Recent results show what this looks like. Teams have deployed robots on actual commercial tasks: building cardboard boxes, operating espresso machines and folding laundry. As the robots work, humans provide feedback, marking successes and failures, occasionally correcting the approach. This data flows back into training.

The results are impressive. Robots running for hours continuously. Throughput more than doubling compared to demonstration-only baselines. And crucially, this approach handles failures that simulation could never anticipate. When a new shipment of cardboard arrived with imperfect perforations that caused sheets to stick together, the robot learned to handle it. No simulator would have predicted that problem.
This is the flywheel that makes robotics scaling plausible. Once models are good enough to deploy, deployment generates data, data improves models, better models enable broader deployment. The cost of data collection shifts from positive (paying humans to teleoperate) to negative (robots do useful work while learning).
Software scales infinitely at near-zero marginal cost. Robots face the opposite economics: every deployment requires a physical body with motors, sensors, batteries, and structural components.
Current humanoid robots remain expensive. Agility Robotics’ Digit costs around $250,000. Tesla projects Optimus will reach $20,000-$30,000 at scale, but early production costs will be higher. Even collaborative robot arms represent significant capital expenditure for smaller manufacturers.
But the cost curve is moving, driven primarily by China.
Unitree’s $5,900 humanoid and Noetix’s $1,370 entry-level unit demonstrate price points that seemed years away. Over 150 humanoid robot companies now operate in China, creating an ecosystem where iteration happens rapidly and suppliers compete intensely on price. Government policy explicitly targets humanoid dominance, with subsidies flowing and a national plan to secure the complete innovation ecosystem.
China dominates key component manufacturing and controls approximately 90% of rare earth processing; virtually all of the heavy rare earths essential for motors. US trade restrictions designed to limit Chinese access to advanced technology have, instead, reinforced China’s push toward self-reliance.

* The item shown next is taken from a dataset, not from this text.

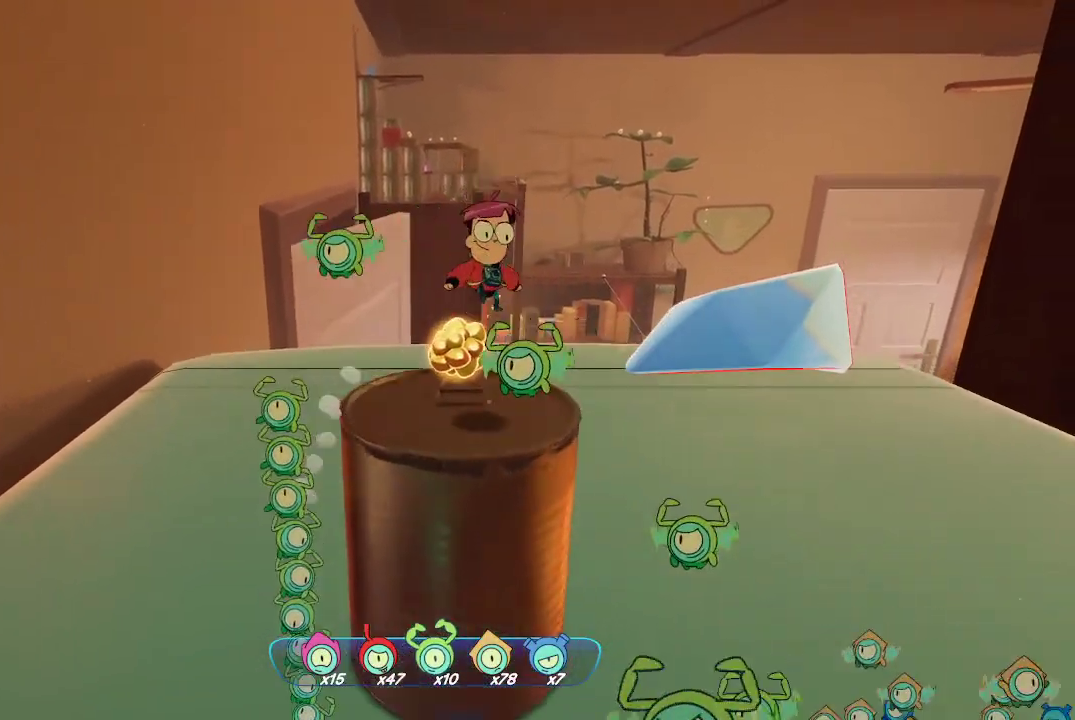
{"buttons": [], "left_stick": "up", "right_stick": "center", "events": [[100, "left_stick", "up-left"], [100, "right_stick", "down"], [167, "left_stick", "center"], [233, "left_stick", "up"], [300, "right_stick", "center"]]}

Western robotics companies face a strategic choice: source from China and accept supply chain risk, or pay significantly more while Chinese competitors undercut on price. Neither option is comfortable. Tesla’s Optimus reportedly sources components from Chinese manufacturers rather than Japanese incumbents, suggesting even the largest Western players find the cost differential hard to ignore.
Production capacity constraints are real. Chinese manufacturers shipped roughly 13,000 humanoids worldwide in 2025 - meaningful growth, but far from mass scale. Tesla’s ambitious roadmap projects 50,000-100,000 units in 2026, scaling toward “millions” by 2027, but this requires manufacturing infrastructure that hasn’t been demonstrated.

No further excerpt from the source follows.